En la actualidad, los términos crédito y préstamo pueden llevar a confusión e incluso, parecer sinónimos, pero no es así.

En terminología financiera, se habla de ambos como de contratos. En el acuerdo de préstamo, existen un prestamista y un prestatario. El primero facilita una cantidad de dinero al segundo a cambio de un compromiso de devolución en unos plazos acordados y a cambio de unos intereses. En el acuerdo de crédito, en cambio, no se establece una cantidad fija ni unos plazos de devolución concretos, sino que se facilita una cantidad de dinero según se solicite.

El mejor ejemplo sería una línea (o tarjeta) de crédito, porque pone a disposición del cliente un dinero con un límite máximo mensual. Cuando el cliente abona la cantidad utilizada el mes anterior, el crédito disponible vuelve a ser del cien por cien. Y así, indefinidamente.

La diferencia clave...

Gonzalo Bernardos explica en un interesante vídeo que la principal diferencia radica en la utilización o no de toda la cantidad que la entidad financiera concede al cliente. En el préstamo, el prestatario debe tomar la totalidad de la cantidad prestada. En cambio, en el crédito puede utilizarla toda, una parte o nada. Según las condiciones acordadas, en el crédito la entidad cobra (o no) al cliente por la parte del dinero concedido no utilizado.

El crédito es un instrumento de financiación más flexible, pero establece unos intereses generalmente superiores a cambio de esa facilidad. Podríamos decir que es una ayuda financiera puntual, un colchón del que disponer cuando lo necesitemos, por eso su coste puede resultar mayor.

Otras diferencias importantes

Existen cuatro diferencias básicas entre uno y otro:

1. El interés.
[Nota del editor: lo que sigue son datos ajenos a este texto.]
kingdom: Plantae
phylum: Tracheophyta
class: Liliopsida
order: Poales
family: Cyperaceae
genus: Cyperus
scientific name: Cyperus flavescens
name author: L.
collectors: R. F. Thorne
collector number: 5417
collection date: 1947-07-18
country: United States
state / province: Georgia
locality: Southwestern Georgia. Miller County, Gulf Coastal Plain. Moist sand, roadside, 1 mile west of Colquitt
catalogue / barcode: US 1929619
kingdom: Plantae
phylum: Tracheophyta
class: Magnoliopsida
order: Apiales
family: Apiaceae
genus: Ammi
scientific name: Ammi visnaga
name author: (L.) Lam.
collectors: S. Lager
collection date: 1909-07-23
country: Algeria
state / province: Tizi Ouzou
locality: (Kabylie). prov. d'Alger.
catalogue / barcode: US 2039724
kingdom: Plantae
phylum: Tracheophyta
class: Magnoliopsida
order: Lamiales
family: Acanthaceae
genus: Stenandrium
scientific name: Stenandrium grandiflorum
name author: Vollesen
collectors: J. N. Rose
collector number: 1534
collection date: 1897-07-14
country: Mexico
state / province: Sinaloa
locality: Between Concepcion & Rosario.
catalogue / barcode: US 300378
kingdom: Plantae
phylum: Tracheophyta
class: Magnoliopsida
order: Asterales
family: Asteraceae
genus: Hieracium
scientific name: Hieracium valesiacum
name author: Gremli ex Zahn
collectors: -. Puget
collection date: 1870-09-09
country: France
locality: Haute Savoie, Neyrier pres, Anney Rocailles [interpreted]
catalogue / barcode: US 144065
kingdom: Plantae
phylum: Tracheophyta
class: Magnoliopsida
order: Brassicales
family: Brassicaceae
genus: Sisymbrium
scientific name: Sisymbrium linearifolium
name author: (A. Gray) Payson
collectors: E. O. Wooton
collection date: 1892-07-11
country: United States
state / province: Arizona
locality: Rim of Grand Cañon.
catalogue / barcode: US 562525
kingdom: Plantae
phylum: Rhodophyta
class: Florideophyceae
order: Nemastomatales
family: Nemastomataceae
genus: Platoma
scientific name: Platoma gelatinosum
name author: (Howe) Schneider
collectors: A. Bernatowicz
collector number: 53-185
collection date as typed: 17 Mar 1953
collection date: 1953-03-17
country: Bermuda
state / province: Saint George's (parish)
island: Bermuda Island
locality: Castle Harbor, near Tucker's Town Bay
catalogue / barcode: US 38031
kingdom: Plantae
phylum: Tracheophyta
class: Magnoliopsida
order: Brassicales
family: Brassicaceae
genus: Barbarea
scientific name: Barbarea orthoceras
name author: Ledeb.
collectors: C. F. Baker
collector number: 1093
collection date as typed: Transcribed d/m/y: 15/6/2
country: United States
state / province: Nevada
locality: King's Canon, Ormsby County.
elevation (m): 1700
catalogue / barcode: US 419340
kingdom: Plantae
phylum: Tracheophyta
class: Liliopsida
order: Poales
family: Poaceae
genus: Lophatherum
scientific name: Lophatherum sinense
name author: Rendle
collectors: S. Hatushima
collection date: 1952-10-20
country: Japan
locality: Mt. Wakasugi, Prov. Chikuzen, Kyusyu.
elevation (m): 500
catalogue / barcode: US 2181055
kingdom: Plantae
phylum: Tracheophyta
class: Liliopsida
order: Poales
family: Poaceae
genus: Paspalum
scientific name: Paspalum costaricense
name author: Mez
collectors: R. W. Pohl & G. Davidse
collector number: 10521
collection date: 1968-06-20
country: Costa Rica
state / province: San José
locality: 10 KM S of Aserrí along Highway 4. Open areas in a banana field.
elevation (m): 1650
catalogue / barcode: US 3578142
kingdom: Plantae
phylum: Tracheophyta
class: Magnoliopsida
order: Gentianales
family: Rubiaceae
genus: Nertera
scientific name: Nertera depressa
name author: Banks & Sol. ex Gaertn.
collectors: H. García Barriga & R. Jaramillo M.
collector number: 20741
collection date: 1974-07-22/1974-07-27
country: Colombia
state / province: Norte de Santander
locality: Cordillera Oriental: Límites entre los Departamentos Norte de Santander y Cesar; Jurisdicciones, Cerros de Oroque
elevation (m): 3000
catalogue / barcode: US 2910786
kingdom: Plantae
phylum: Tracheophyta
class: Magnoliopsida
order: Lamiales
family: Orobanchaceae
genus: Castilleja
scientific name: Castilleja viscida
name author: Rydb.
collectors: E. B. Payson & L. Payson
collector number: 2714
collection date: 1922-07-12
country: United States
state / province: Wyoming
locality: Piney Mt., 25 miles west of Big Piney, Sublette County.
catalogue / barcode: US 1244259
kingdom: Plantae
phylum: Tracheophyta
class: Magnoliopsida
Con el préstamo se abona sólo el interés correspondiente a un importe y unos plazos concretos. Mientras, con el crédito, pagamos el interés que corresponda al dinero utilizado en un plazo determinado.

2. El importe recibido, que en el caso del préstamo suele ser mayor, dado que se trata de una decisión meditada y no de una necesidad puntual.

3. La finalidad del capital. Si es para un fin concreto se habla de préstamo y si no lo es tanto, de crédito.

4. Las garantías. Pedir una cantidad más alta obliga a una responsabilidad mayor, con lo que la entidad prestataria puede exigir avales antes de ceder el capital y a exigir un documento notarial para oficializar el acuerdo. Esto implica también unos costes financieros que se suelen cargar al prestatario.